Dunia mengharapkan China, sebuah kekuatan yang bertanggung jawab dengan kekuatan bijaksana, memberi solusi bagi dunia yang sedang bermasalah.
Untuk dirinya sendiri, China merinci berbagai tekanan AS mulai dari perang dagang sejak era Presiden Donald Trump. Kemudian muncul sanksi AS pada perusahaan teknologi informasi asal China hingga penghentian ekspor cip AS ke China. Untuk misi itu, Presiden Joe Biden mengajak sekutunya memblokade China.

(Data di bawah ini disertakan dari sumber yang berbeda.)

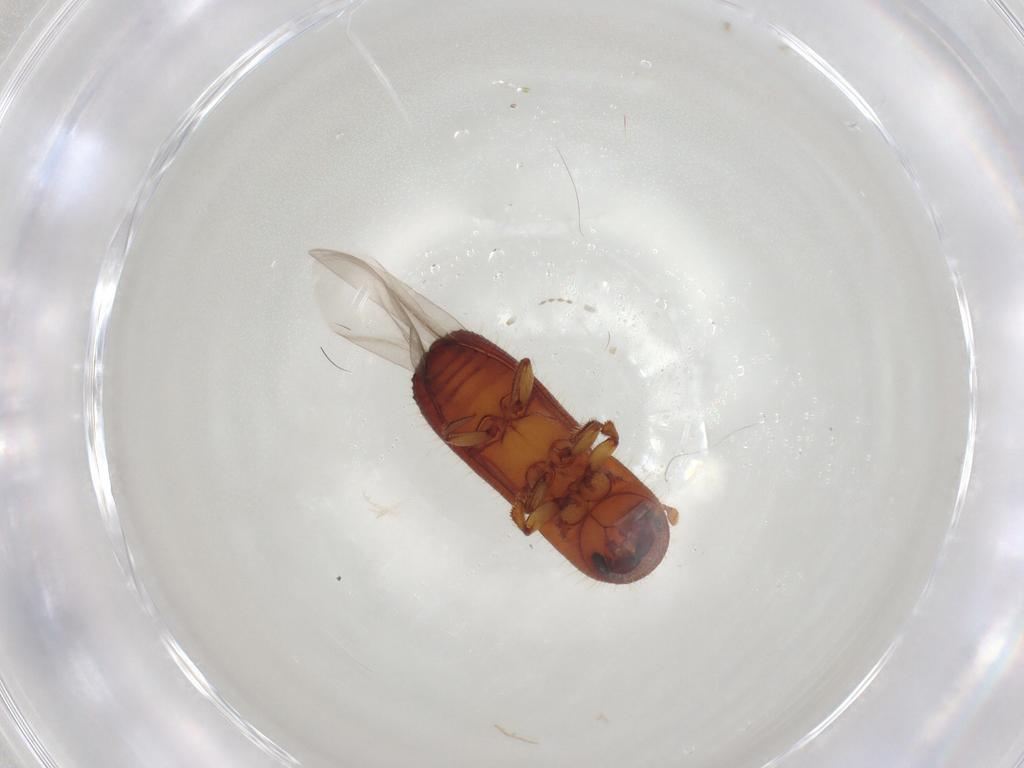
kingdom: Animalia
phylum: Arthropoda
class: Insecta
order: Coleoptera
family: Curculionidae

AS mengulangi provokasi dan tantangan terhadap kedaulatan China termasuk isu Taiwan, Xinjiang, Hong Kong. Ini membahayakan perdamaian dan stabilitas di Asia Pasifik. Shen Yi, profesor di School of International Relations and Public Affairs, Fudan University, berkata bahwa AS dan sejumlah aliansi Barat yang masih mendominasi sistem internasional telah meluncurkan penekanan menyeluruh terhadap China. ”Ini risiko terbesar dan tantangan yang sedang kita hadapi,” keta Shen.
Xi melihat, tantangan eksternal terbesar China terjadi karena hegemoni dan politik kekuasaan. Hegemoni AS dan aksi unilateralnya tidak hanya mengancam China, tetapi juga dunia.

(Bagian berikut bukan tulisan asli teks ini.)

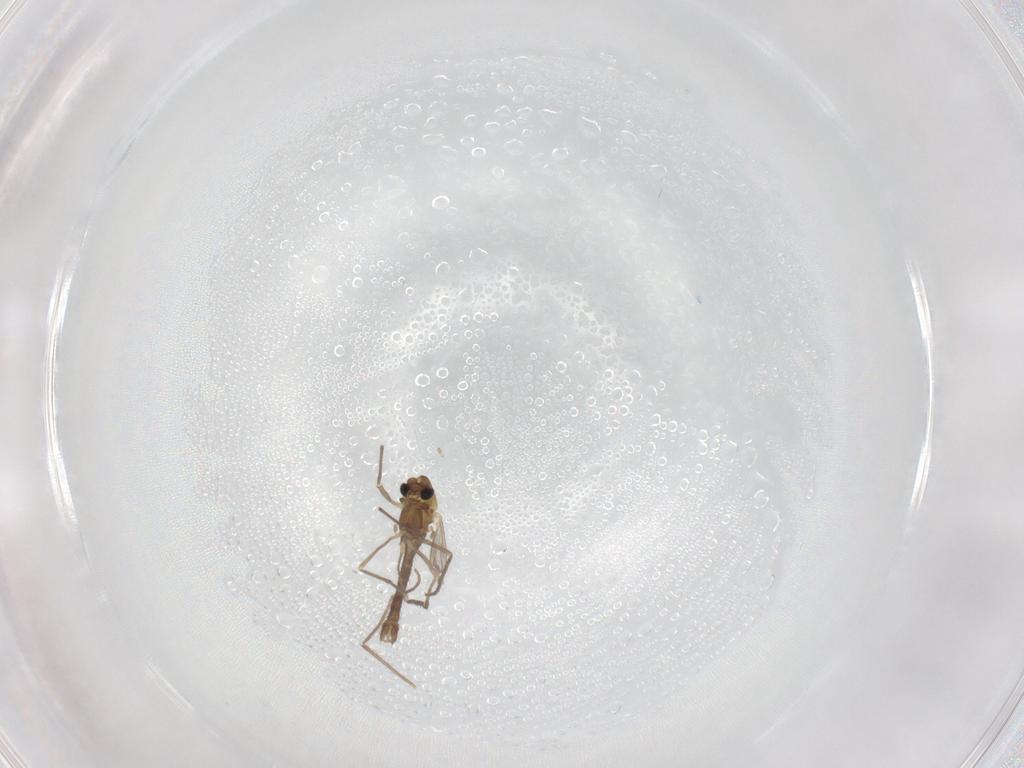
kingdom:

Baca juga: Antara China dan AS
Cara mengatasi tantangan
Sebenarnya, tatanan dunia dengan hegemoni AS tidak berubah. Hal yang berubah adalah perubahan sikap dan pandangan China. Negara ini tidak lagi memegang prinsip yang pernah didengungkan Deng pada 1980 soal diplomasi, ”tao guang yang hui”. Tetaplah merunduk.
Kini China tidak lagi mau merunduk. Perubahan ini memiliki landasan teoretis kuat dan kerap disampaikan pakar geopolitik dari University of Chicago, John Merasheimer. Karakter negara bisa berubah jika ekonomi menguat dan akan menantang kekuatan lama.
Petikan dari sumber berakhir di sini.